Exercise prompt:
For each line in the material below that holds "linejoin", copy that line.
*** Opening of Data for this task ***
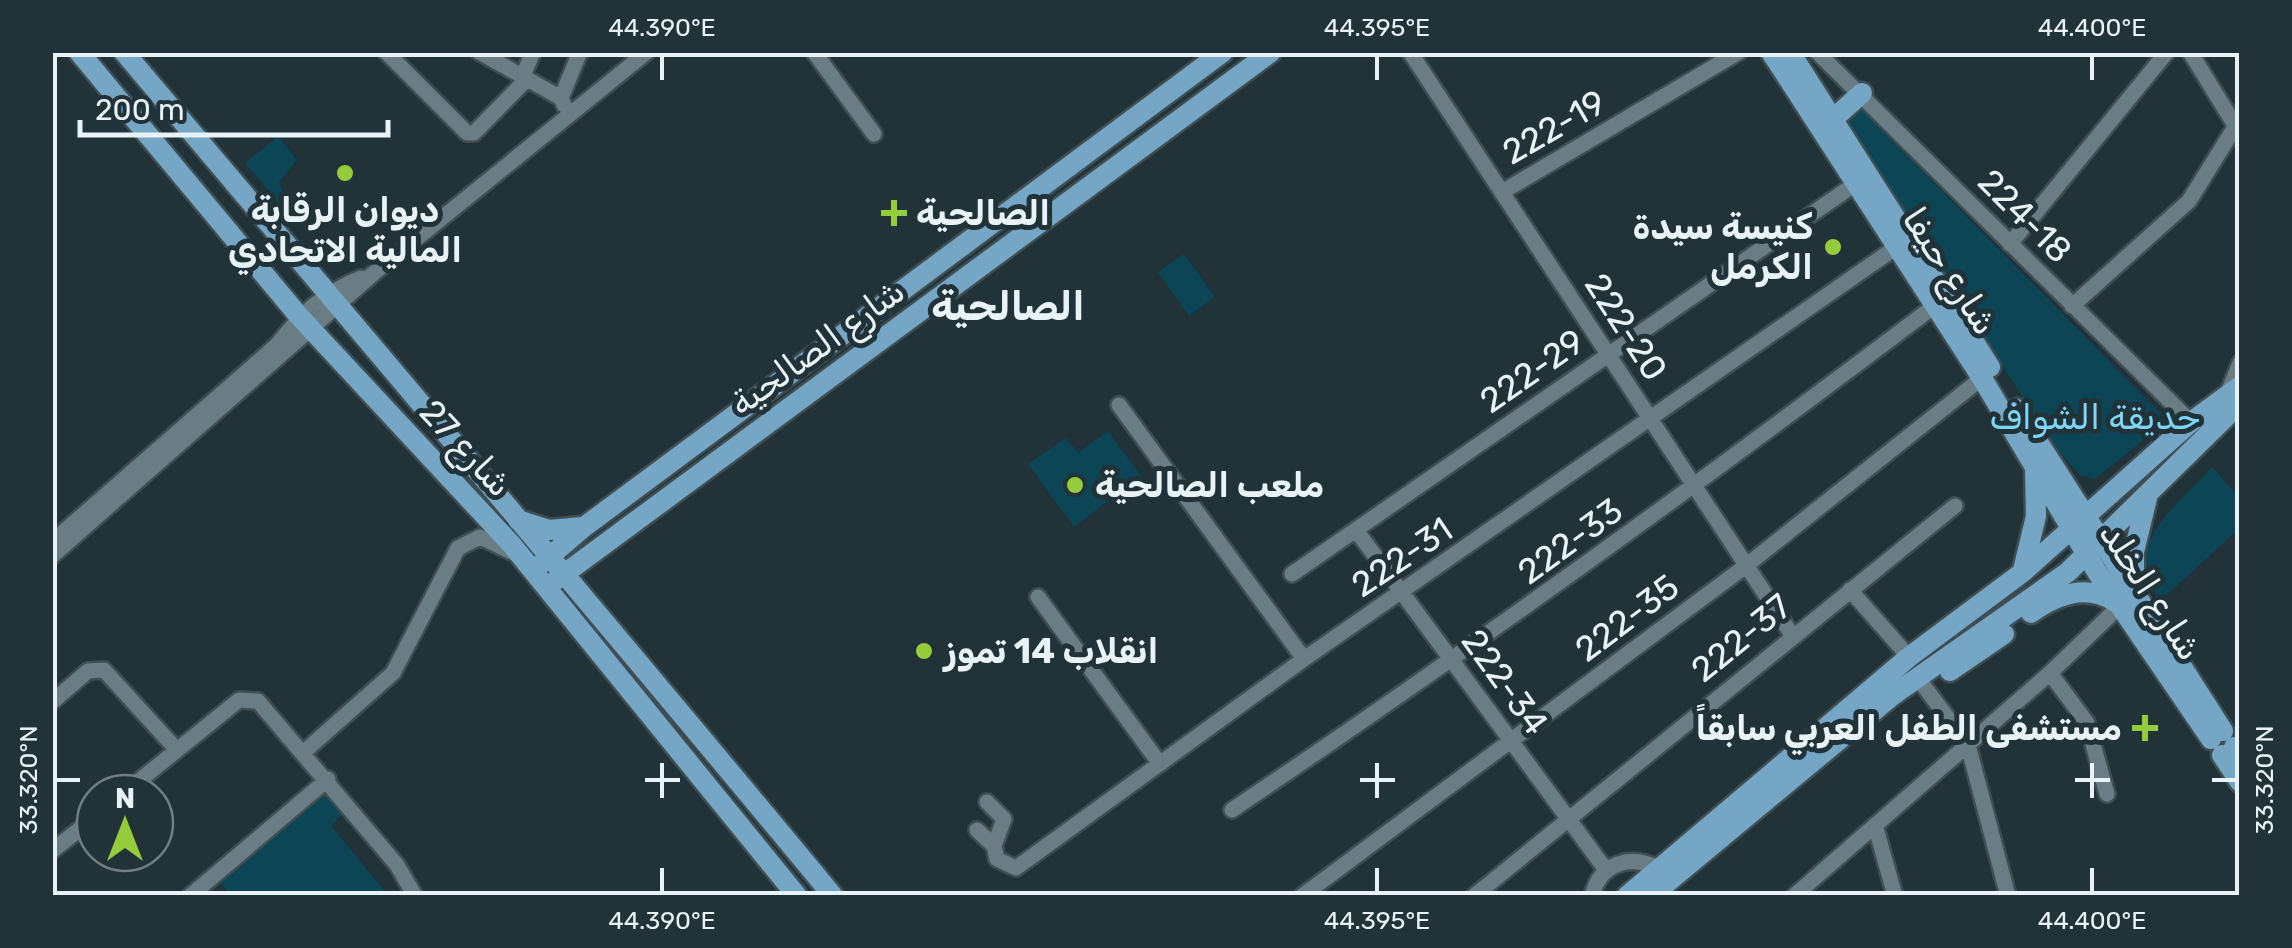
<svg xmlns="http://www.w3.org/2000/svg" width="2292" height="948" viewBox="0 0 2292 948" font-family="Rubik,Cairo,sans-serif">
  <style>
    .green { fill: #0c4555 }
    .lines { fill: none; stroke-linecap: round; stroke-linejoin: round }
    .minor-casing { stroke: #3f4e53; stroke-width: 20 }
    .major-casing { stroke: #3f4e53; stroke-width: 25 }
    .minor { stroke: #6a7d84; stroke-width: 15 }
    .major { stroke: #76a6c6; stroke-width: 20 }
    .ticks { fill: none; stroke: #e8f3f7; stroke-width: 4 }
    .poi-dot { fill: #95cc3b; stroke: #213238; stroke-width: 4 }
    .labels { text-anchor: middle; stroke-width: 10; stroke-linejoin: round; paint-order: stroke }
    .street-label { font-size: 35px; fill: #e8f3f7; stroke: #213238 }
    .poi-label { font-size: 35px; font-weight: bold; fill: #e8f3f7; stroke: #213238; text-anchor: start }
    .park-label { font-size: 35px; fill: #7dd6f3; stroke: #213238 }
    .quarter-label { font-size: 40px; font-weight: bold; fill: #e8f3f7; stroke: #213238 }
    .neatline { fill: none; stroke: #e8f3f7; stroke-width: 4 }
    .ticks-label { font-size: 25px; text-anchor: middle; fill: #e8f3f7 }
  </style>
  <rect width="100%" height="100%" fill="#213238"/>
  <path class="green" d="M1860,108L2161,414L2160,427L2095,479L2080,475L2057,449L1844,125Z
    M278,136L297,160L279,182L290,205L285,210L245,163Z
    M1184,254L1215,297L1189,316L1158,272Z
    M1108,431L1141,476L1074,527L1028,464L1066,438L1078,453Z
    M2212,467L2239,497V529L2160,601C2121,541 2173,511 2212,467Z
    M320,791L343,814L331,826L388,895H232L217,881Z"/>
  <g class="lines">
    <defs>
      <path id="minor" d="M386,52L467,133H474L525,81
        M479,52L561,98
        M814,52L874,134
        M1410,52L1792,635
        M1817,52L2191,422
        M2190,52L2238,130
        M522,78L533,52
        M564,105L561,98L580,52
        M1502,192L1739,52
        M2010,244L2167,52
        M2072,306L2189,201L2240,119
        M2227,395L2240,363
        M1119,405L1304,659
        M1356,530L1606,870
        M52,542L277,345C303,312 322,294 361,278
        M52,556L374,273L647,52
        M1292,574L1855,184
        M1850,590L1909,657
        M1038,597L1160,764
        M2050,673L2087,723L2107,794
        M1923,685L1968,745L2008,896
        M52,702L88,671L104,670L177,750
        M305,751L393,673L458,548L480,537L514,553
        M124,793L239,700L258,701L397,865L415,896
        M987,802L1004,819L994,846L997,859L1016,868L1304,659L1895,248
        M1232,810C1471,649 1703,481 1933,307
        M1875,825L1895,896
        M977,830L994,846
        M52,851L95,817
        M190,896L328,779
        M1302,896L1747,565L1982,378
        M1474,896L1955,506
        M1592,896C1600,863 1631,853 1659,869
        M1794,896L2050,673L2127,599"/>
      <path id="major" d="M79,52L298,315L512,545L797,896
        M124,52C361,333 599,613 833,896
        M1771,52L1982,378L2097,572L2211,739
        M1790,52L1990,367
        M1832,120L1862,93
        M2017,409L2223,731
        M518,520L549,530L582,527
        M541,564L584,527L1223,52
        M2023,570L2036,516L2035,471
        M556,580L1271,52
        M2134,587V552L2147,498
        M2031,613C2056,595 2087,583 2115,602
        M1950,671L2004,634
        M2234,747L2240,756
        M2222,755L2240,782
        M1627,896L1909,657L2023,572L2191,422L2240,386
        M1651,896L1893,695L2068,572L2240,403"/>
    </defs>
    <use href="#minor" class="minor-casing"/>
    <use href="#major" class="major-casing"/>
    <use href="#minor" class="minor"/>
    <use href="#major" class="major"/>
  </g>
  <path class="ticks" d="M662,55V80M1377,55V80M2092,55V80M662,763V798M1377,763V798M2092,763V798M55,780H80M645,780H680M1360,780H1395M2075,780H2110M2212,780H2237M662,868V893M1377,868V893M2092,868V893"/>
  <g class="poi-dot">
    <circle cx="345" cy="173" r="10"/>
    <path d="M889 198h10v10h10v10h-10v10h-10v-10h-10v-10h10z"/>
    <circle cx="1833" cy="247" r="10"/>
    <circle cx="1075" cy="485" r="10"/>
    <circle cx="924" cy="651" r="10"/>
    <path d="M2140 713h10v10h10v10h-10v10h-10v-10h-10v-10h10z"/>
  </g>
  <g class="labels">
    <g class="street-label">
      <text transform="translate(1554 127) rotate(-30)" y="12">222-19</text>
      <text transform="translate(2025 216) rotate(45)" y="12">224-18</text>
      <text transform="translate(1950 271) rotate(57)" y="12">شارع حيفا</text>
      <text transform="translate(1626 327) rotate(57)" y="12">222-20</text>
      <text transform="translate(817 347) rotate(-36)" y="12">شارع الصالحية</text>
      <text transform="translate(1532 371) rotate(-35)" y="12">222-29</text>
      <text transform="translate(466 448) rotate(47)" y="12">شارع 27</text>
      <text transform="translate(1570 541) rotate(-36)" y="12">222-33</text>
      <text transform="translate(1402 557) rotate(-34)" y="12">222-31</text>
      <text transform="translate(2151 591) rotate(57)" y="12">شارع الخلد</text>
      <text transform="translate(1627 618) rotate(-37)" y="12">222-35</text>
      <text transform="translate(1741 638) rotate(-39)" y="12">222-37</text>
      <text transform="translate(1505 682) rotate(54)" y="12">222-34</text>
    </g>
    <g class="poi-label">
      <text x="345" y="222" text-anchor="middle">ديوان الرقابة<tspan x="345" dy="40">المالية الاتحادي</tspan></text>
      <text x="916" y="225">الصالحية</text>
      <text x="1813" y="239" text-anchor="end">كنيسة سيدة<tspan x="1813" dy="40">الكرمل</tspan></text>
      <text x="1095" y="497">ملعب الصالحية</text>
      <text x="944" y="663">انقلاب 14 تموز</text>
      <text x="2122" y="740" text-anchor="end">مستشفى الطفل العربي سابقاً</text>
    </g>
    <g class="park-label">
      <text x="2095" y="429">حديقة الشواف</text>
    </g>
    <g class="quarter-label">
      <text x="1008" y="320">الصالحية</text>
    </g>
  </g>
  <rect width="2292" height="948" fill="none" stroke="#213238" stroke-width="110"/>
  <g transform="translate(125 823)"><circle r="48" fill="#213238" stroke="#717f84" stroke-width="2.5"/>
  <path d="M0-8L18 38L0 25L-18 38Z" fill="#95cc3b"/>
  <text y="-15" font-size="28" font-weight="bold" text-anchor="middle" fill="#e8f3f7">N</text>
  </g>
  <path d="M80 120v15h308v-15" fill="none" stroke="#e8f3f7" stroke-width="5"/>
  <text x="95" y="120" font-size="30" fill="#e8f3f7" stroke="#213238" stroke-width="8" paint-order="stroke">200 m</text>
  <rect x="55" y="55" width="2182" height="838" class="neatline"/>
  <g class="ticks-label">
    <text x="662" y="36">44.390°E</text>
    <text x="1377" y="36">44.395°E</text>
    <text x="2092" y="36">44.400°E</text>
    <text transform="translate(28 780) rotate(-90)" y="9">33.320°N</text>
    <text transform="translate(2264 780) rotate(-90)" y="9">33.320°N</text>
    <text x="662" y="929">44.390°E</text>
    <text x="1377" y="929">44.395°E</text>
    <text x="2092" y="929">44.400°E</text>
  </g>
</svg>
*** Close of Data for this task ***
Response area:
    .lines { fill: none; stroke-linecap: round; stroke-linejoin: round }
    .labels { text-anchor: middle; stroke-width: 10; stroke-linejoin: round; paint-order: stroke }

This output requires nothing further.